The California Fair Political Practices Commission is being asked to order the committee to detail in the ad who is paying for it. Roman Porter, executive director of the commission, said it would review the complaint.
Cooley is being asked to denounce the ad.
The 30-second ad accuses Harris of being reluctant to seek the death penalty and features a video clip from the mother of slain San Francisco police Officer Isaac Espinoza.
Harris declined to seek the execution of Espinoza's killer in 2004, and he is now serving a life term. Harris has repeatedly said she, like current Attorney General Jerry Brown, would enforce the law on capital punishment if she is elected attorney general.

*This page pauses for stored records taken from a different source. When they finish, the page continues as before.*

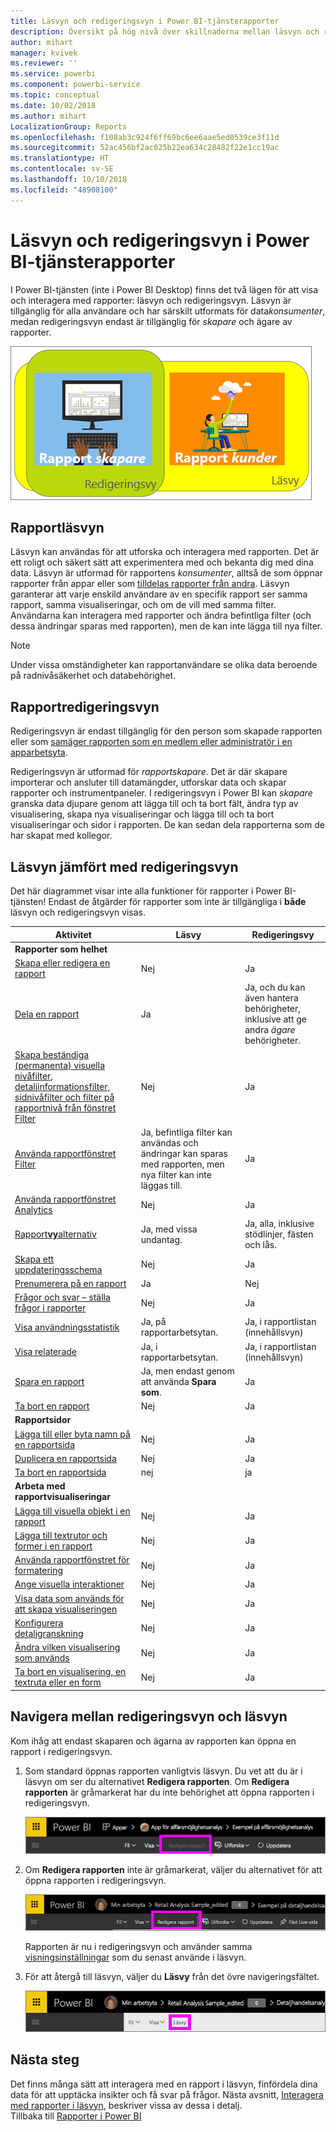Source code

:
 ```yaml
---
title: Läsvyn och redigeringsvyn i Power BI-tjänsterapporter
description: Översikt på hög nivå över skillnaderna mellan läsvyn och redigeringsvyn för Power BI-tjänsterapporter
author: mihart
manager: kvivek
ms.reviewer: ''
ms.service: powerbi
ms.component: powerbi-service
ms.topic: conceptual
ms.date: 10/02/2018
ms.author: mihart
LocalizationGroup: Reports
ms.openlocfilehash: f108ab3c924f6ff69bc6ee6aae5ed0539ce3f11d
ms.sourcegitcommit: 52ac456bf2ac025b22ea634c28482f22e1cc19ac
ms.translationtype: HT
ms.contentlocale: sv-SE
ms.lasthandoff: 10/10/2018
ms.locfileid: "48908100"
---
```

# <a name="reading-view-and-editing-view-in-power-bi-service-reports"></a>Läsvyn och redigeringsvyn i Power BI-tjänsterapporter
I Power BI-tjänsten (inte i Power BI Desktop) finns det två lägen för att visa och interagera med rapporter: läsvyn och redigeringsvyn. Läsvyn är tillgänglig för alla användare och har särskilt utformats för data*konsumenter*, medan redigeringsvyn endast är tillgänglig för *skapare* och ägare av rapporter.

![bild av rapportskapare och rapportanvändare](./media/end-user-reading-view/power-bi-creators-consumers.png)

## <a name="report-reading-view"></a>Rapportläsvyn

 Läsvyn kan användas för att utforska och interagera med rapporten. Det är ett roligt och säkert sätt att experimentera med och bekanta dig med dina data. Läsvyn är utformad för rapportens *konsumenter*, alltså de som öppnar rapporter från appar eller som [tilldelas rapporter från andra](../service-share-dashboards.md). Läsvyn garanterar att varje enskild användare av en specifik rapport ser samma rapport, samma visualiseringar, och om de vill med samma filter.  Användarna kan interagera med rapporter och ändra befintliga filter (och dessa ändringar sparas med rapporten), men de kan inte lägga till nya filter.

> [!NOTE]
> Under vissa omständigheter kan rapportanvändare se olika data beroende på radnivåsäkerhet och databehörighet.

## <a name="report-editing-view"></a>Rapportredigeringsvyn

Redigeringsvyn är endast tillgänglig för den person som skapade rapporten eller som [samäger rapporten som en medlem eller administratör i en apparbetsyta](../service-create-distribute-apps.md).

Redigeringsvyn är utformad för *rapportskapare*. Det är där skapare importerar och ansluter till datamängder, utforskar data och skapar rapporter och instrumentpaneler. I redigeringsvyn i Power BI kan *skapare* granska data djupare genom att lägga till och ta bort fält, ändra typ av visualisering, skapa nya visualiseringar och lägga till och ta bort visualiseringar och sidor i rapporten. De kan sedan dela rapporterna som de har skapat med kollegor.

## <a name="reading-view-versus-editing-view"></a>Läsvyn jämfört med redigeringsvyn
Det här diagrammet visar inte alla funktioner för rapporter i Power BI-tjänsten! Endast de åtgärder för rapporter som inte är tillgängliga i **både** läsvyn och redigeringsvyn visas.


|Aktivitet  | Läsvy  | Redigeringsvy |
|-------------------------|-------|-------|
|**Rapporter som helhet**  |
| [Skapa eller redigera en rapport](../service-report-create-new.md) | Nej  | Ja |
| [Dela en rapport](../service-share-reports.md)| Ja | Ja, och du kan även hantera behörigheter, inklusive att ge andra *ägare* behörigheter. |
| [Skapa beständiga (permanenta) visuella nivåfilter, detaljinformationsfilter, sidnivåfilter och filter på rapportnivå från fönstret Filter](../power-bi-report-add-filter.md) | Nej  | Ja |
| [Använda rapportfönstret Filter](end-user-report-filter.md) | Ja, befintliga filter kan användas och ändringar kan sparas med rapporten, men nya filter kan inte läggas till. | Ja |
| [Använda rapportfönstret Analytics](../service-analytics-pane.md) | Nej | Ja |
| [Rapport**vy**alternativ](../power-bi-report-display-settings.md) | Ja, med vissa undantag. | Ja, alla, inklusive stödlinjer, fästen och lås. |
| [Skapa ett uppdateringsschema](../refresh-data.md) | Nej  | Ja |
| [Prenumerera på en rapport](end-user-subscribe.md) | Ja | Nej |
| [Frågor och svar – ställa frågor i rapporter](end-user-q-and-a.md) | Nej  | Ja |
| [Visa användningsstatistik](../service-usage-metrics.md) | Ja, på rapportarbetsytan. | Ja, i rapportlistan (innehållsvyn) |
| [Visa relaterade](end-user-related.md) | Ja, i rapportarbetsytan. | Ja, i rapportlistan (innehållsvyn) |
| [Spara en rapport](../service-report-save.md) | Ja, men endast genom att använda **Spara som**. | Ja |
| [Ta bort en rapport](../service-delete.md) | Nej  | Ja |
|**Rapportsidor** |
| [Lägga till eller byta namn på en rapportsida](../power-bi-report-add-page.md)  | Nej  | Ja  |
| [Duplicera en rapportsida](../power-bi-report-copy-paste-page.md) | Nej  | Ja |
| [Ta bort en rapportsida](../service-delete.md) | nej | ja |
|**Arbeta med rapportvisualiseringar**|
| [Lägga till visuella objekt i en rapport](../visuals/power-bi-report-add-visualizations-i.md) | Nej  | Ja |
| [Lägga till textrutor och former i en rapport](../power-bi-reports-add-text-and-shapes.md) | Nej  | Ja |
| [Använda rapportfönstret för formatering](../service-the-report-editor-take-a-tour.md) | Nej | Ja |
| [Ange visuella interaktioner](end-user-interactions.md) | Nej  | Ja |
| [Visa data som används för att skapa visualiseringen](end-user-show-data.md) | Nej  | Ja |
| [Konfigurera detaljgranskning](end-user-drill.md) | Nej  | Ja |
| [Ändra vilken visualisering som används](../visuals/power-bi-report-change-visualization-type.md) | Nej | Ja|
| [Ta bort en visualisering, en textruta eller en form](../service-delete.md)| Nej | Ja |


## <a name="navigating-between-editing-view-and-reading-view"></a>Navigera mellan redigeringsvyn och läsvyn
Kom ihåg att endast skaparen och ägarna av rapporten kan öppna en rapport i redigeringsvyn.

1. Som standard öppnas rapporten vanligtvis läsvyn. Du vet att du är i läsvyn om ser du alternativet **Redigera rapporten**. Om **Redigera rapporten** är gråmarkerat har du inte behörighet att öppna rapporten i redigeringsvyn.

   ![Redigera rapporten, gråmarkerat](./media/end-user-reading-view/power-bi-edit-report-grey.png)

2. Om **Redigera rapporten** inte är gråmarkerat, väljer du alternativet för att öppna rapporten i redigeringsvyn.

   ![Alternativet Redigera rapporten](./media/end-user-reading-view/power-bi-edit-report.png)

   Rapporten är nu i redigeringsvyn och använder samma [visningsinställningar](../power-bi-report-display-settings.md) som du senast använde i läsvyn.

2. För att återgå till läsvyn, väljer du **Läsvy** från det övre navigeringsfältet.

    ![Alternativet Läsvy](./media/end-user-reading-view/power-bi-reading-view.png)



## <a name="next-steps"></a>Nästa steg
Det finns många sätt att interagera med en rapport i läsvyn, finfördela dina data för att upptäcka insikter och få svar på frågor.  Nästa avsnitt, [Interagera med rapporter i läsvyn](../service-interact-with-a-report-in-editing-view.md), beskriver vissa av dessa i detalj.    
Tillbaka till [Rapporter i Power BI](end-user-reports.md)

Cooley spokesman Kevin Spillane said Harris is attempting to distract voters from her record of opposing the death penalty.
Adam Temple, spokesman for the committee, said the ad was reported properly to California campaign officials because it deals with an issue and is not an independent expenditure for Cooley.
"We think that voters should be well aware of Harris' views on certain issues. There is a clear disconnect between some of those she's taken and what Californians believe," Temple said.
The committee, founded in 2002, describes itself as the only national organization dedicated to influencing down-ticket races such as attorney general, lieutenant governor and state legislators.
It says its goals are to reform the tax code, legal, health care and school systems, and to promote public safety.
It has drawn attention this year for its substantial financial contributions to legislative campaigns in Illinois, North Carolina, Tennessee and Wisconsin.
Temple said the committee has 100,000 donors from across the nation.
Its top donors are the U.S. chamber, American Justice Partnership, which promotes limits on lawsuit damage claims, Blue Cross/Blue Shield, and tobacco companies Reynolds American and Altria Group, according to the Center for Responsive Politics.